Marketing Is Not About Your Company’s Value: It Is About Your Customers Values And Aspiration
Marketing is really about how your customer’s values translate into aspiration, insecurities, fears and motivation. Twenty years ago, in 1987, Steve Jobs told us “Marketing is about Values”. He was right of course. He was right about a lot of things, and marketing in particular was where he ruled. He was right when he said “the way to talk about a brand is not to talk about speeds and fees or bits and mega-hertz or why we are better than windows” he was right that marketing is about benefits not features, and he was right when he said “our customers want to know who is Apple and what is it we stand for”

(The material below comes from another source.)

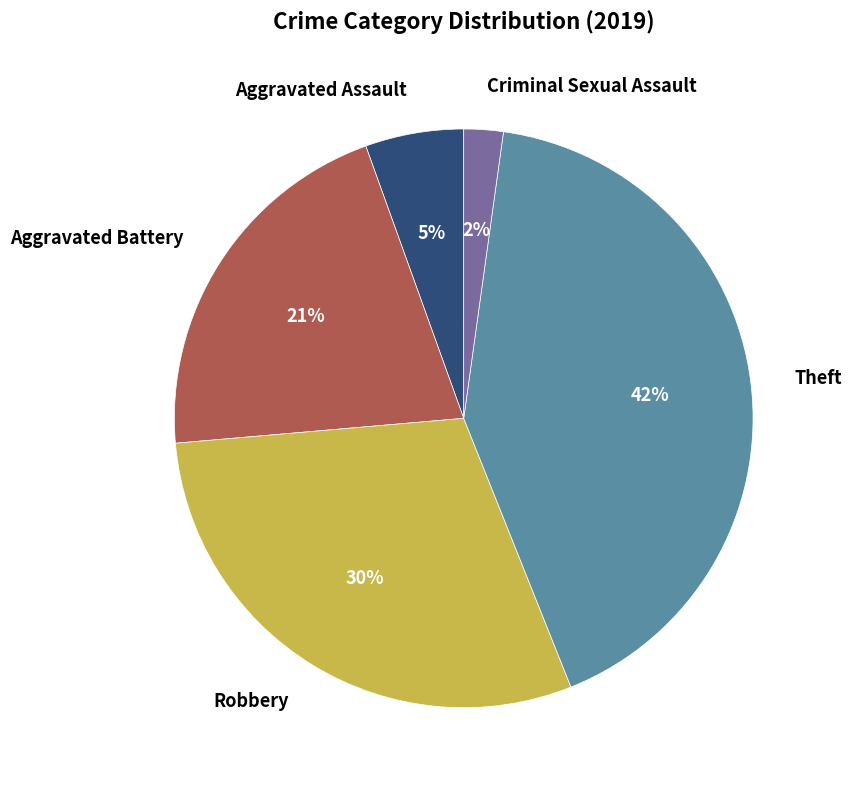

How many slices are in this pie chart?

5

All true. But what he did not explicitly say is that customers only want to know “what a company stands for” as it relates back to them. Marketing at the end of the day is not just about a company’s value, it is about understanding what these means to a customer and getting the meaning to be felt strongly enough that they buy.

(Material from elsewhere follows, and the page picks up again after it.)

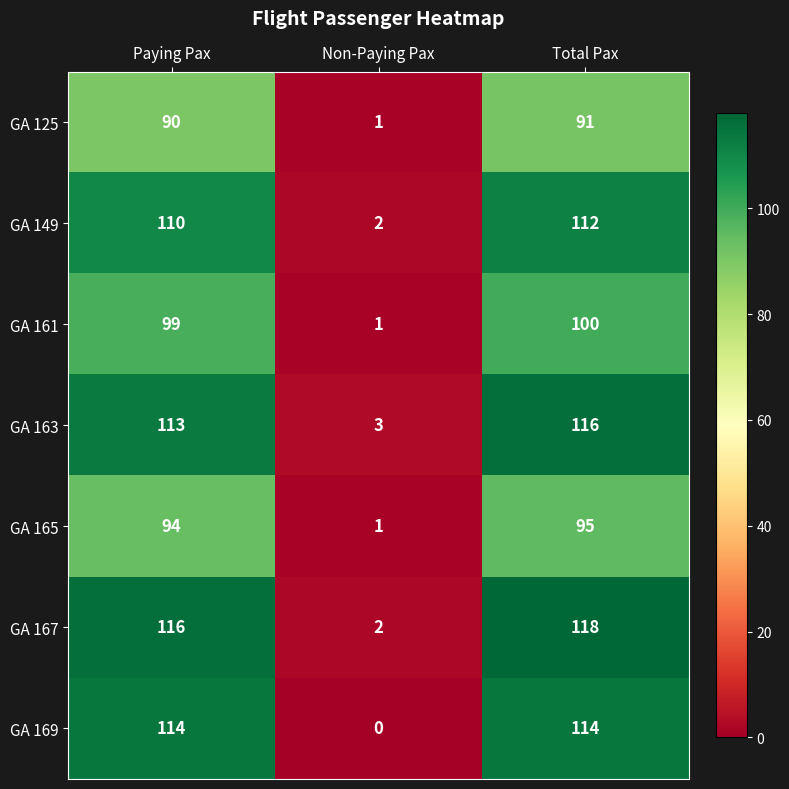

What is the average value of the GA 163 series?

77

Now, the real mastery of Jobs is that he almost certainly knew this, consciously or subconsciously. He almost certainly knew full well that people care more about themselves than Apple, and he almost certainly knew full well that the speech he gave was not talking about marketing; it was marketing, which is why he says things like:
“Apple at the core—it’s core value—is that we believe that people with passion can change the world for the better and the people who believe they can change the world are those who do”
When he said this, he almost certainly knew that he was not talking about Apple, and he was not even talking about the customers. He was talking to them.
People do not care about you, they care about themselves and they care about you only to the extent that you fulfill their wants and needs. Look it is not cynical. It is FACTS!. People do not do business with you as an act of charity or to get in on some of that sweet values set that you have got going on. They do business with you because they believe you are adding value to their lives, and how that sweet value set of your align with their own.
People do not come into the whisky bar because it is cool—they come in because in because they want to feel cool. They do not drink it because it is manly or strong, they drink it because they want to feel manly and strong. People did not buy Apple because they liked that Apple “believed people with passion can change the world”, NO! (some do not even have a passion), they bought Apple because they wanted to see themselves as one of those people. The success of a business—and it’s marketing message is partially figuring out what people want; and partially the promise of fulfilling it.
People care about the way you make them feel. There are a number of companies popping up that sells clothing with elephants on it, trees on it—anything name it, and donate part of the proceeds to “saving wildlife, saving trees”. They are popular and they are popular not because donating makes people feel good, but because that particular ‘cause’ makes them feel good.
Why? it is very simple. You want to sell? Look at who is buying it (the product or services) , look at why they are buying it—their values, insecurities, their wants and aspirations or motivations, then you can figure out how exactly to market it.
Marketing is about figuring out who your customers are, what they value, and most importantly how this manifest in their insecurities and aspirations, and then it is showing them the solutions in your brand.